→ Assignment
Turn every line in the records below into a JSON list of strings, one string per line, with blank lines dropped. Leave the pictures out of the answer.

★ ★ ★ ★ ★ ★ ★

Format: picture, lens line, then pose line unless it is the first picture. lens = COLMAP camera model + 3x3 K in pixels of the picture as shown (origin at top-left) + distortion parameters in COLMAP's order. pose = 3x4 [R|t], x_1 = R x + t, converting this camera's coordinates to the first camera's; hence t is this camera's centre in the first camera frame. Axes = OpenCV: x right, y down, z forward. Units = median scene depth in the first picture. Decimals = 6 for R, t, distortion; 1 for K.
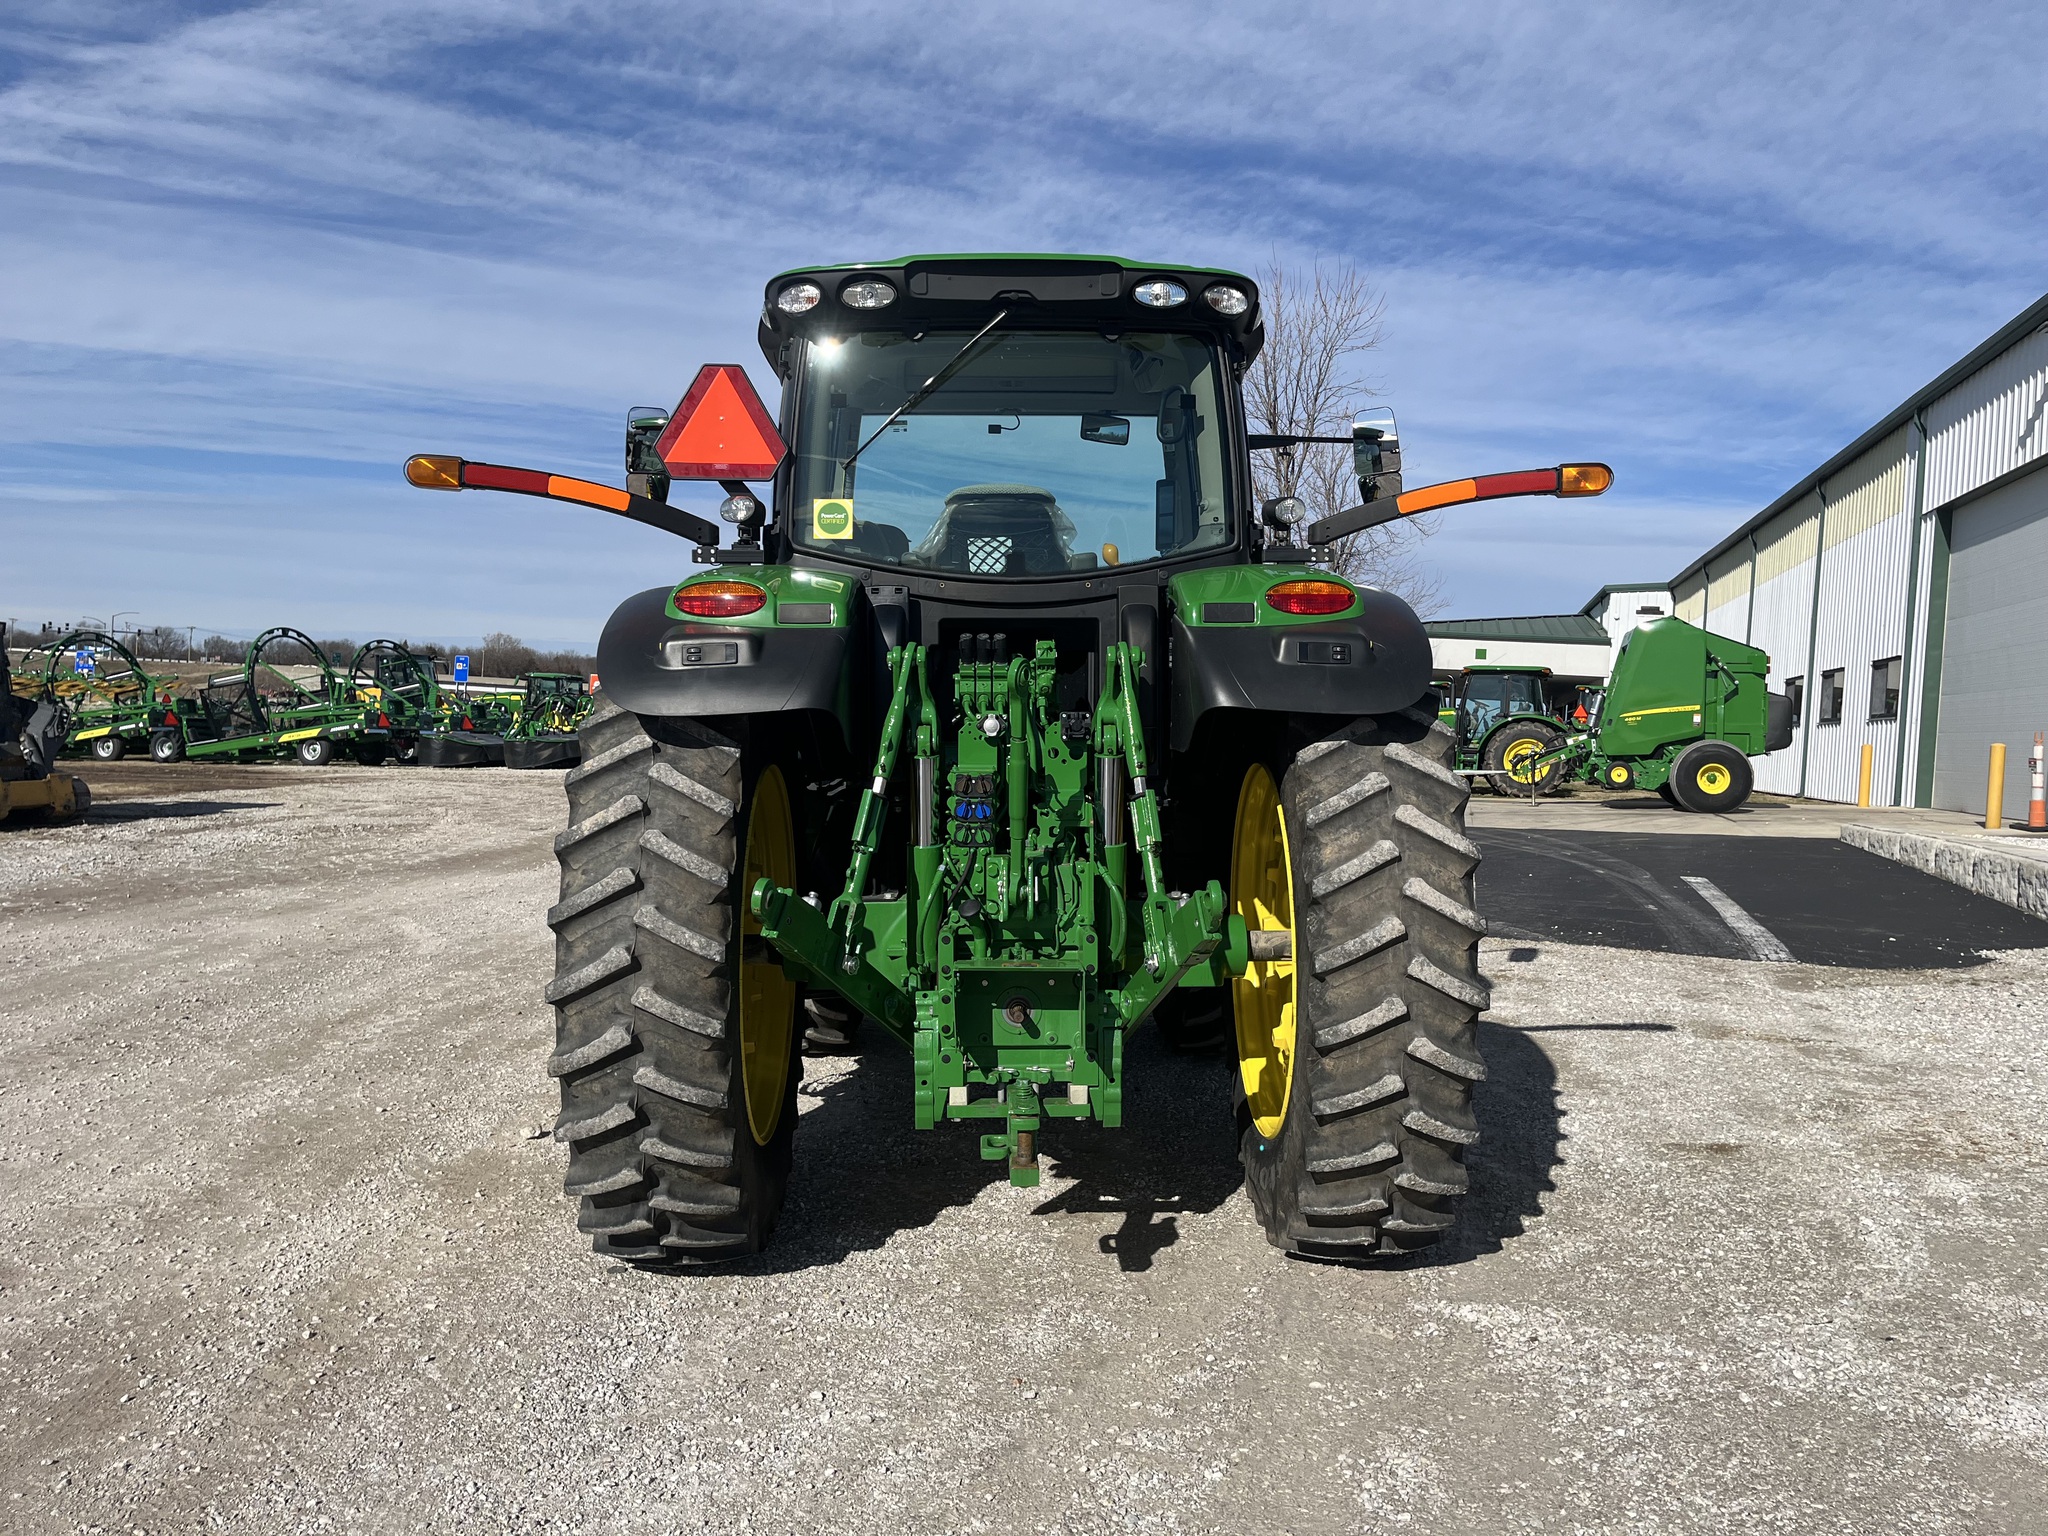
lens RADIAL K [[1549.2, 0, 1043.3], [0, 1549.2, 741.0], [0, 0, 1]] dist [0.058605, -0.068921]
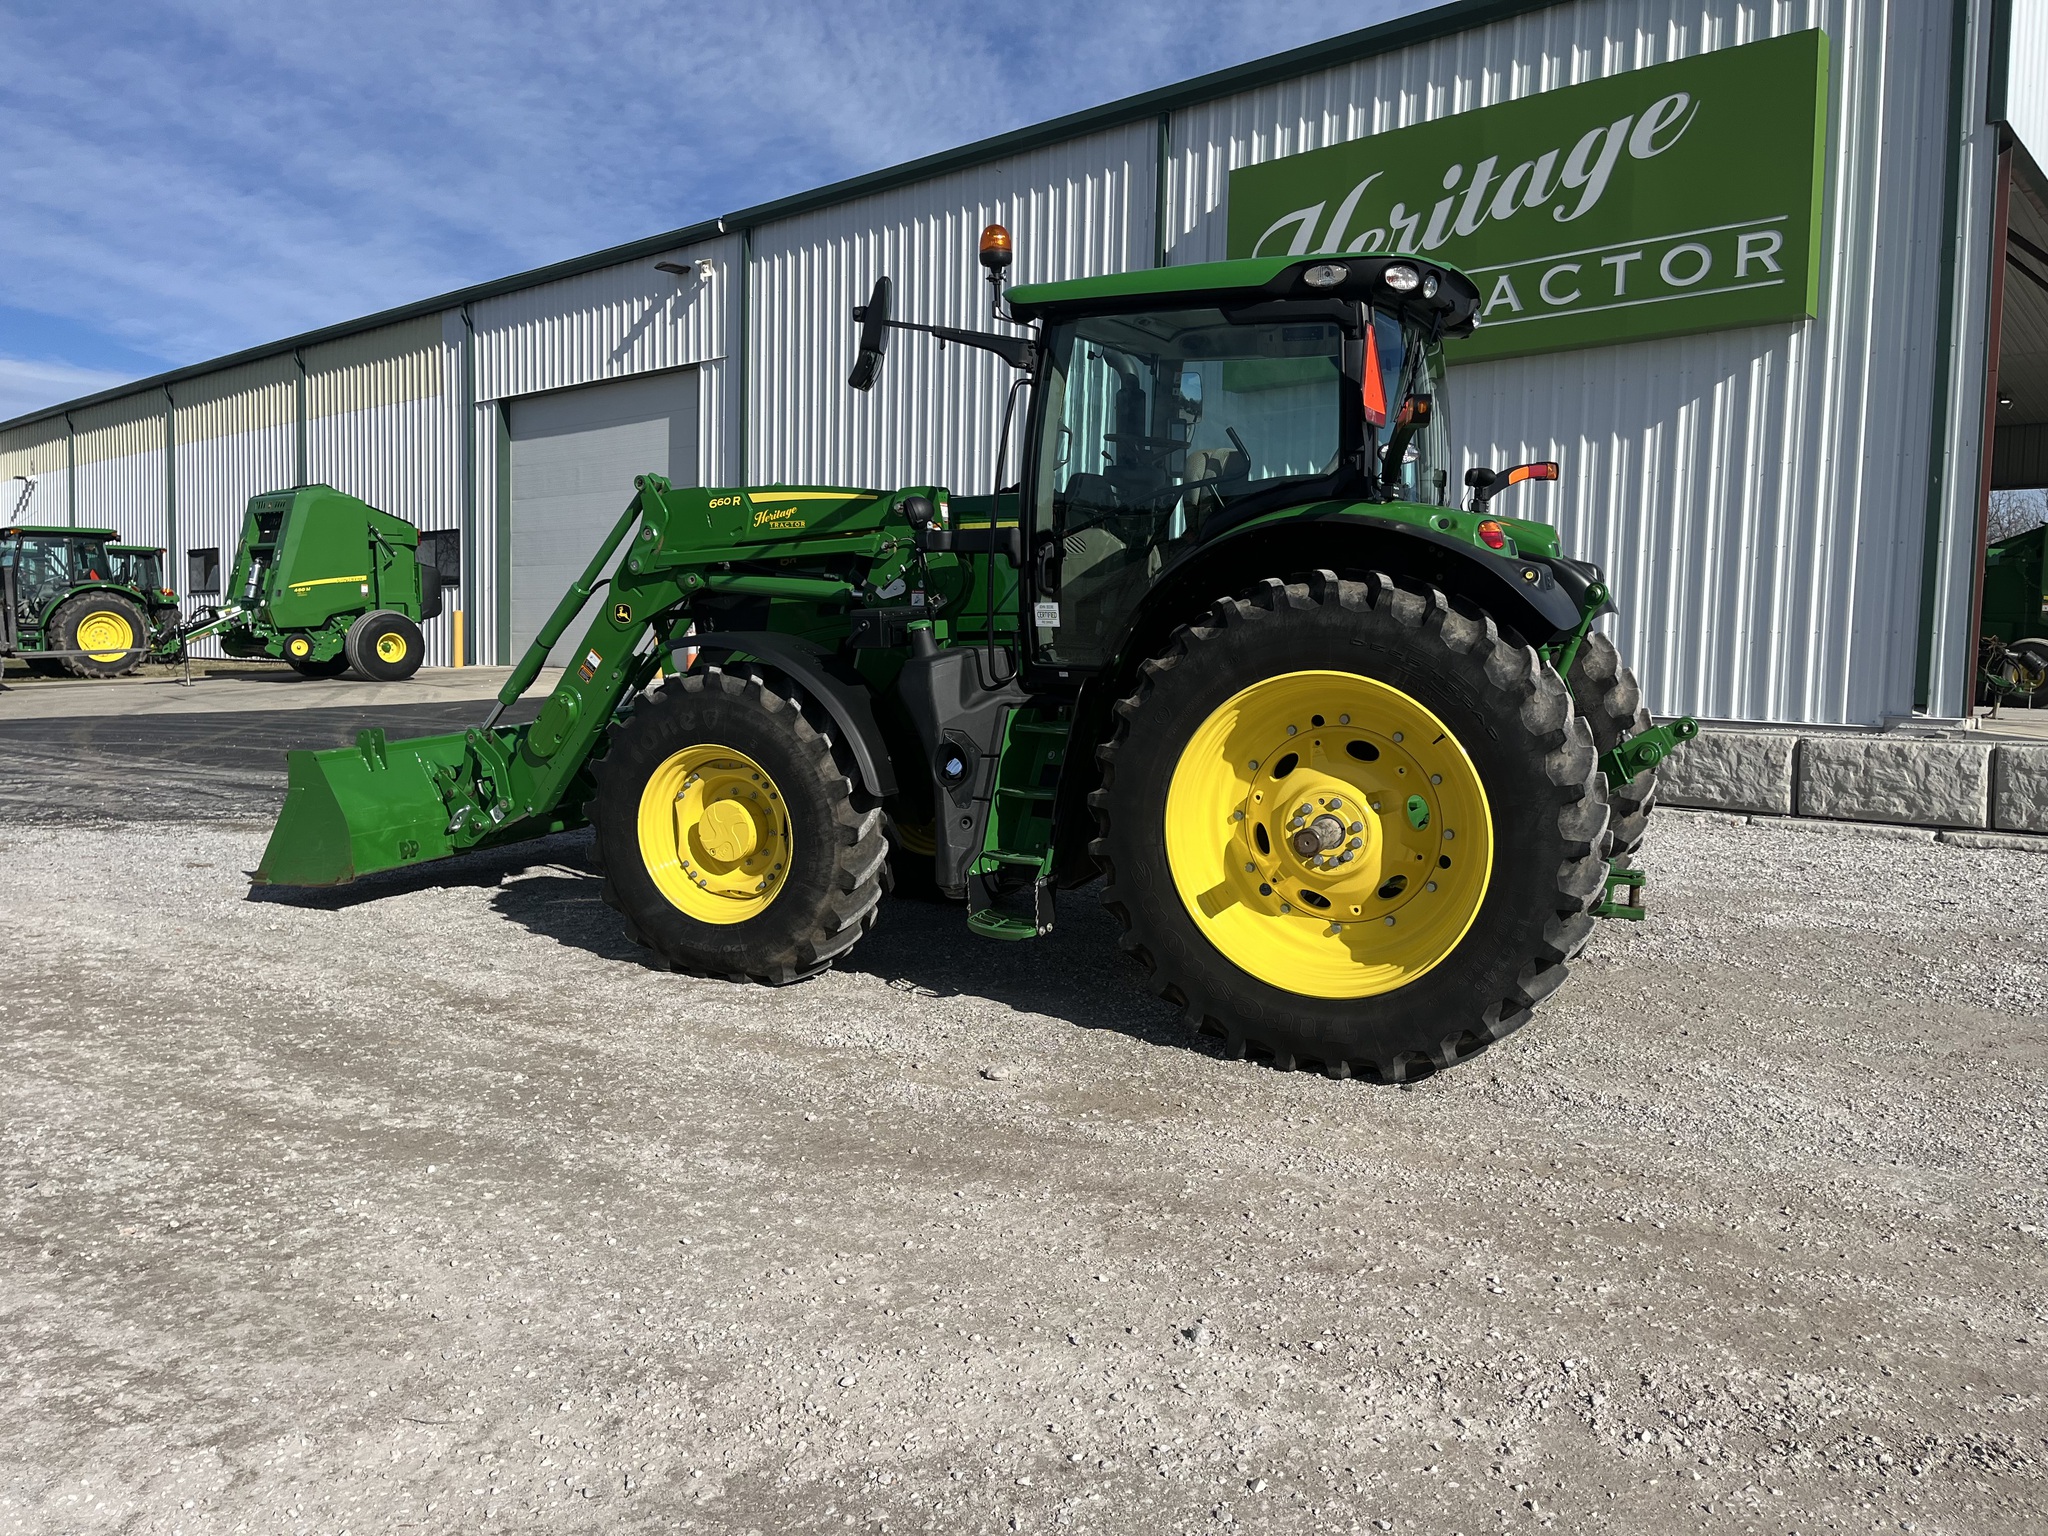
lens RADIAL K [[1549.2, 0, 1035.3], [0, 1549.2, 765.3], [0, 0, 1]] dist [0.058605, -0.068921]
pose [[0.459896, -0.110241, 0.881103, -1.451033], [0.015810, 0.993123, 0.116005, -0.057378], [-0.887832, -0.039420, 0.458476, 0.711485]]
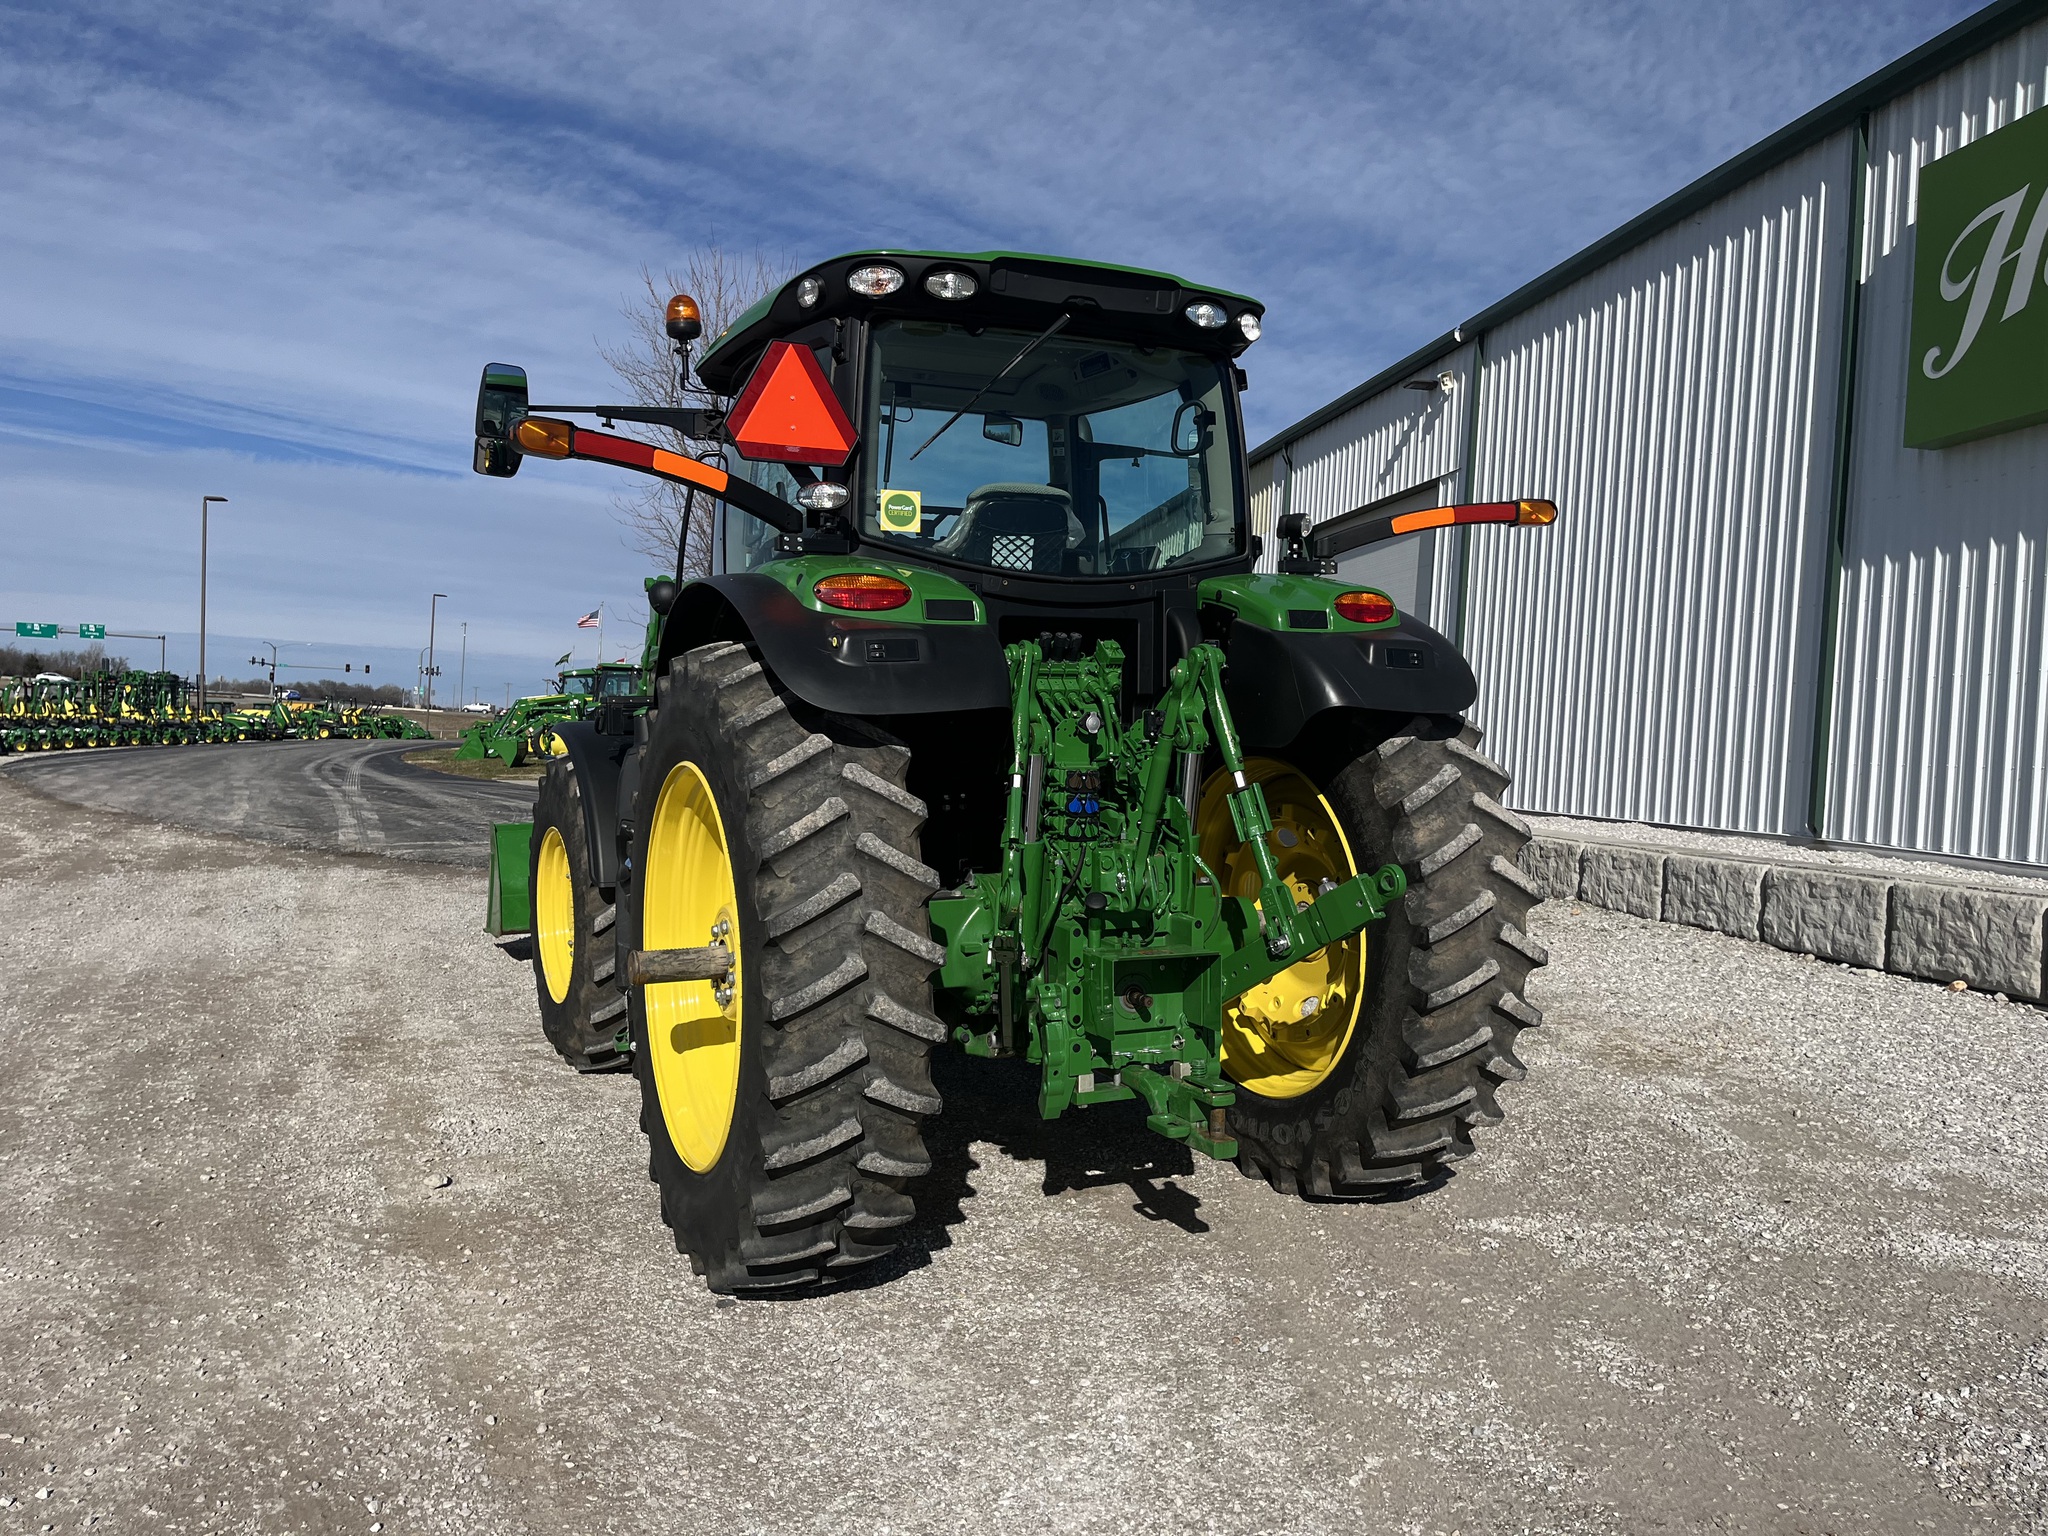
lens RADIAL K [[1549.2, 0, 1025.3], [0, 1549.2, 757.4], [0, 0, 1]] dist [0.058605, -0.068921]
pose [[0.915473, -0.009970, 0.402255, -0.485191], [0.002126, 0.999799, 0.019941, -0.007496], [-0.402373, -0.017400, 0.915311, 0.076257]]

★ ★ ★ ★ ★ ★ ★

→ Result of the task
[
  "Format: picture, lens line, then pose line unless it is the first picture. lens = COLMAP camera model + 3x3 K in pixels of the picture as shown (origin at top-left) + distortion parameters in COLMAP's order. pose = 3x4 [R|t], x_1 = R x + t, converting this camera's coordinates to the first camera's; hence t is this camera's centre in the first camera frame. Axes = OpenCV: x right, y down, z forward. Units = median scene depth in the first picture. Decimals = 6 for R, t, distortion; 1 for K.",
  "lens RADIAL K [[1549.2, 0, 1043.3], [0, 1549.2, 741.0], [0, 0, 1]] dist [0.058605, -0.068921]",
  "lens RADIAL K [[1549.2, 0, 1035.3], [0, 1549.2, 765.3], [0, 0, 1]] dist [0.058605, -0.068921]",
  "pose [[0.459896, -0.110241, 0.881103, -1.451033], [0.015810, 0.993123, 0.116005, -0.057378], [-0.887832, -0.039420, 0.458476, 0.711485]]",
  "lens RADIAL K [[1549.2, 0, 1025.3], [0, 1549.2, 757.4], [0, 0, 1]] dist [0.058605, -0.068921]",
  "pose [[0.915473, -0.009970, 0.402255, -0.485191], [0.002126, 0.999799, 0.019941, -0.007496], [-0.402373, -0.017400, 0.915311, 0.076257]]"
]